In the United States, at least until very recently, employers did not care if you were black, white, brown, yellow or red. They did not care if you were Catholic, Protestant, Evangelical, Jew, Wican, Democrat, Republican or watched Sponge Bob reruns after work. They did not care if you were man, woman or other. They didn't care if you were tall, short, had six fingers or were legally blind. All they asked was "Can you do the job?**"
OK, it wasn't perfect that way. If you wanted to rise in management it helped if you graduated from the same University as the CEO and were a member of the same fraternity. But as a general rule, America was a meritocracy and that created opportunity that was denied elsewhere.
In American, all men who worked in the coal-mine were black and all men in the military bled red.
In India it MATTERS if you are Hindu, Muslim, Buddhist, Jainist, Sikh, Bengal or Tamil. Your caste matters and so does your province of origin.
In Syria or Iraq, it matters if you are Sunni, Shia, Druze, Christian or atheist.

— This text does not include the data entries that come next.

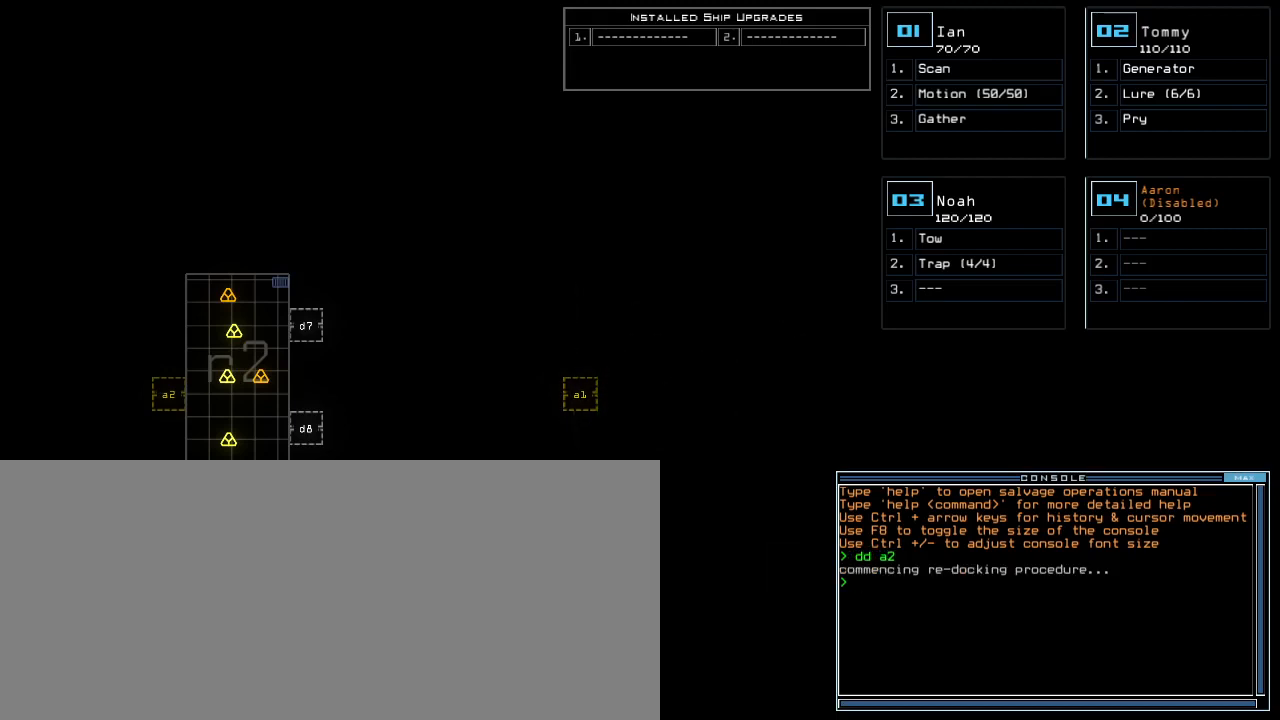
{"keys": [], "events": []}
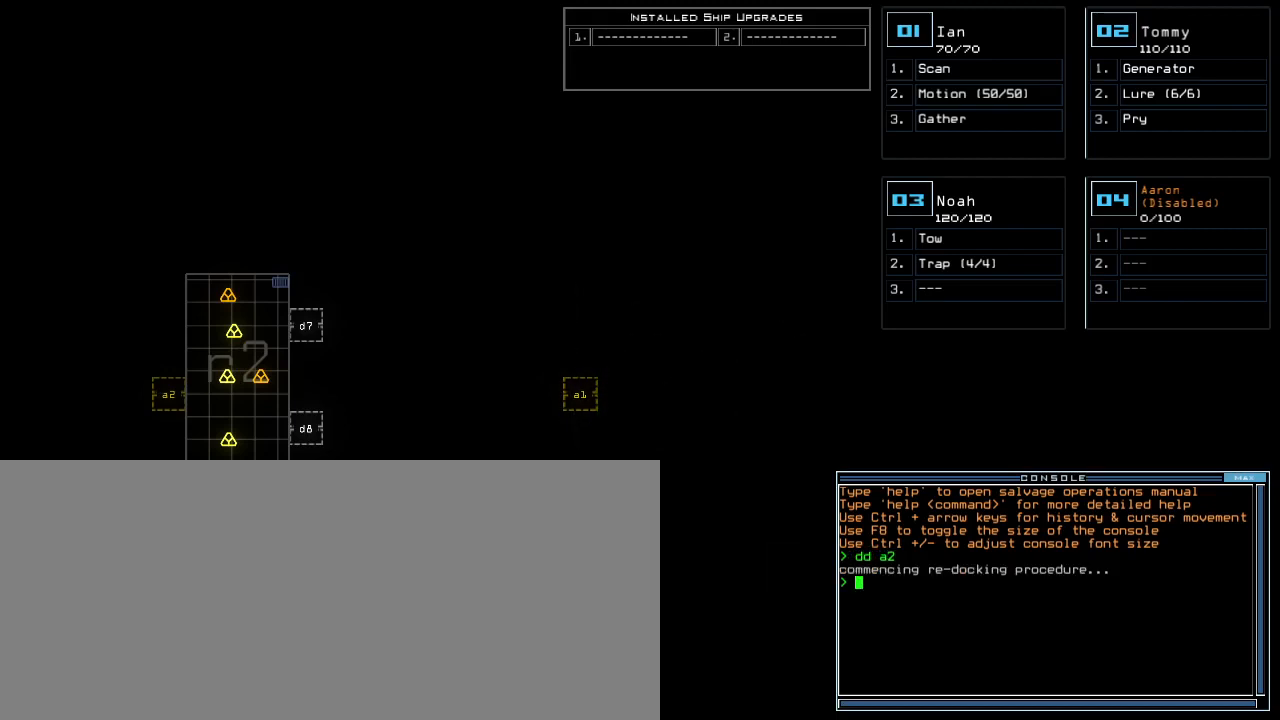
{"keys": [], "events": []}
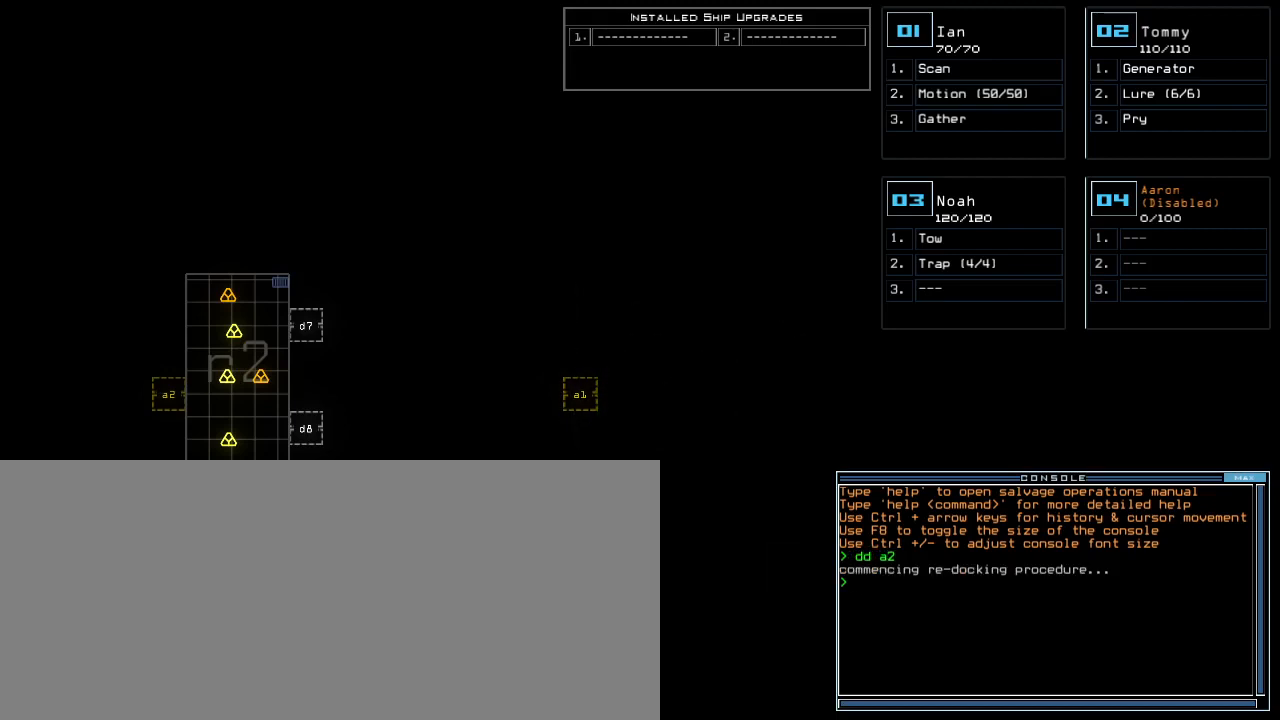
{"keys": [], "events": []}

In Central America, the city you were born in and your "family" matter.
Even in Ireland, it still matters if you are Catholic or Proddy.
The Tragedy
The tragedy is that powerful forces are working to turn the United States into India by making identity politics pervasive. "Jew", "Redneck", "Trailer park trash", "Bible thumper", "Native American", "Xenophobe", "Islamaphobe", "Trans-phobe", "Cis-male", blah, blah, blah...
Identity first, and then merit if it gets discussed at all.
The Legal System
You can ask "What made America unique?"
America's legal system evolved from English Common Law while the legal systems in most other countries are either much more corrupt or are unholy hybrids of native systems and English Common Law.
Given the corruptness of the courts in places like Haiti where one parcel of property can have six owners, businesses do not become corporations but remain either family-businesses or have extremely narrow hiring criteria. It is an adaptive response to a partisan, rapacious and corrupt legal system.
*Applause for Handsome Hombre. He was recently sworn-in as a US citizen along with about 200 other legal immigrants. He is very, very proud of his new country.
Among the proudest American citizens you will ever meet are first-generation citizens who actually lived in countries where the game was totally rigged against the common man. And that would be most of the countries in the world.
Incidentally, the Judge who presided over the swearing in was Chief Judge Hala Y. Jarbou, herself a naturalized US citizen who was a member of a persecuted, religious minority in her country of birth. Her speech to the assembly was inspiring.
**I supervised a quality inspector who was legally blind. He found as many defects as inspectors with "normal" eyesight and inspectors who were down-line of him did not catch any more "leakers" than for other inspectors. Even though he was legally-blind, he was not discriminated against.
He would even have been allowed to drive vehicles as long as he had a valid Michigan Driver's License. But since Michigan's S-o-S doesn't issue Driver's Licenses to blind people, that never became an issue.